In the dying days of the Civil War, as Sherman’s troops burn and pillage their way across the American South, three women steel themselves for an onslaught that will surely be brutal.
Their leader, Augusta, figured out long ago that the father who left to fight in the war wasn’t coming back. Now it’s on her to defend the South Carolina homestead from marauding Union scouts, and to protect the family she has left—petulant little sis Louise and their longtime slave, Mad.
“You can’t really conceive of women defending themselves in this way until you see it onscreen and you think, oh yes, anything is possible,” says Brit Marling, who plays the wild-haired heroine Augusta in The Keeping Room, which opens this month with the distinction of being what might just be cinema’s first feminist Civil War action thriller.
Scripted by Julia Hart, The Keeping Room made it to the Black List of the best unproduced screenplays in 2012. Unlike most Westerns, this one is also a home(stead) invasion flick—and a rare war film that puts women front and center.
“The idea of women coming together and making a tribe and finding safety in each other is not something you see all the time,” marveled Marling, who’s bringing The Keeping Room to Austin’s Fantastic Fest before the film opens Friday in limited release. “I think you leave the theater thinking about your own female friendships, the sisterhood you have with other women, and what an important space that is.”
Marling plays Augusta like an Antebellum Ellen Ripley, a heroine forced by horrifying circumstance to dig deep and find grit within. “It’s an action movie where all the action is possible, which is so rare in the age of all these special effects,” Marling said, excitedly. “People jumping off of a semi truck on the freeway off of an overpass! Most action movies are fantasies. This is an action movie that isn’t a fantasy, everything is possible.”

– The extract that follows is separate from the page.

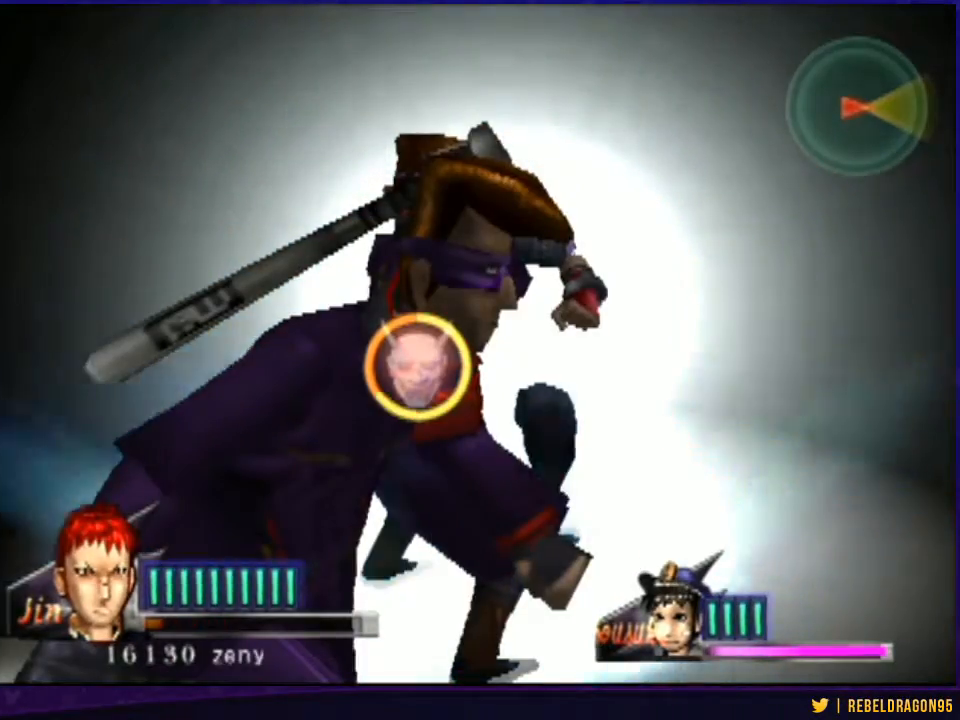
{"buttons": ["CIRCLE"], "left_stick": "center", "right_stick": "center", "events": [[267, "CROSS", "down"], [333, "CIRCLE", "down"], [333, "CROSS", "up"], [333, "right_stick", "down-left"], [400, "CIRCLE", "up"], [400, "CROSS", "down"], [400, "right_stick", "right"], [467, "CIRCLE", "down"], [467, "CROSS", "up"], [467, "right_stick", "center"]]}
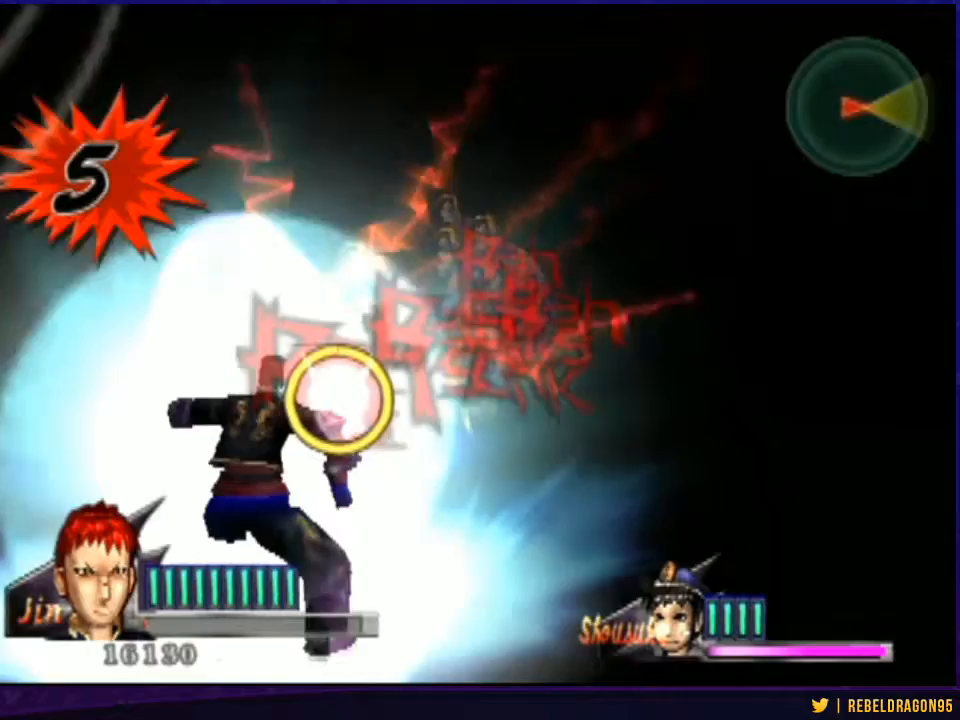
{"buttons": [], "left_stick": "center", "right_stick": "up-right", "events": [[33, "CIRCLE", "up"], [33, "CROSS", "down"], [67, "CIRCLE", "down"], [67, "CROSS", "up"], [100, "CROSS", "down"], [133, "CIRCLE", "up"], [167, "CROSS", "up"], [200, "CIRCLE", "down"], [233, "CROSS", "down"], [267, "CIRCLE", "up"], [300, "CIRCLE", "down"], [300, "CROSS", "up"], [367, "CIRCLE", "up"], [367, "CROSS", "down"], [400, "CROSS", "up"], [433, "CIRCLE", "down"], [467, "CIRCLE", "up"], [467, "CROSS", "down"], [467, "right_stick", "up-right"], [500, "CROSS", "up"]]}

“There isn’t that much written about the female and the civilian experience during the war,” said Marling, who began researching women of the time when she got the role—only to find that there wasn’t much evidence in existence.
“There are letters and snatches of things here and there but it’s largely undocumented in history,” she said. “That’s part of why this film is so, I think, shocking. We’re so used to seeing the battlefront and hearing stories of men at war, and we don’t ever devote the cinematic space to the lives of women in the war, and what happens when the war comes to them.”
As The Keeping Room opens, circumstance has forced Augusta and Mad to negotiate new terms of coexistence out of their master-slave roots. Two explosive scenes test the boundaries of their tentative treaty: In one, Augusta diffuses a racially charged tiff between her sister Louise (Hailee Steinfeld) and Mad (Muna Otaru) with a resolute, “We’re all niggers now.”
Soon after, she becomes enraged when Louise is injured. She lashes out at the former slave, slapping her in a moment that shocks all three women. When Mad rears back and returns the blow, it’s one of the film’s most satisfying—and loaded—moments.
“Obviously it’s really challenging—it’s really challenging—to read, and then to act, and then to later watch what that time period was like,” recalled Marling. “And Muna Otaru, this is the first film that she’s done, is so gifted. She’s just a tremendous performer. I think we were both very intimidated by some of the scenes and the place we had to arrive at in some of these scenes.”
As for the slap, “We had two women exerting violence against each other, which is really hard and doesn’t happen that often,” Marling said. “The moment Daniel called, ‘Cut,’ we both retreated to different sides of the field and sat down and wept. I think when we realized that we were both doing that we went and found each other and wept some more.”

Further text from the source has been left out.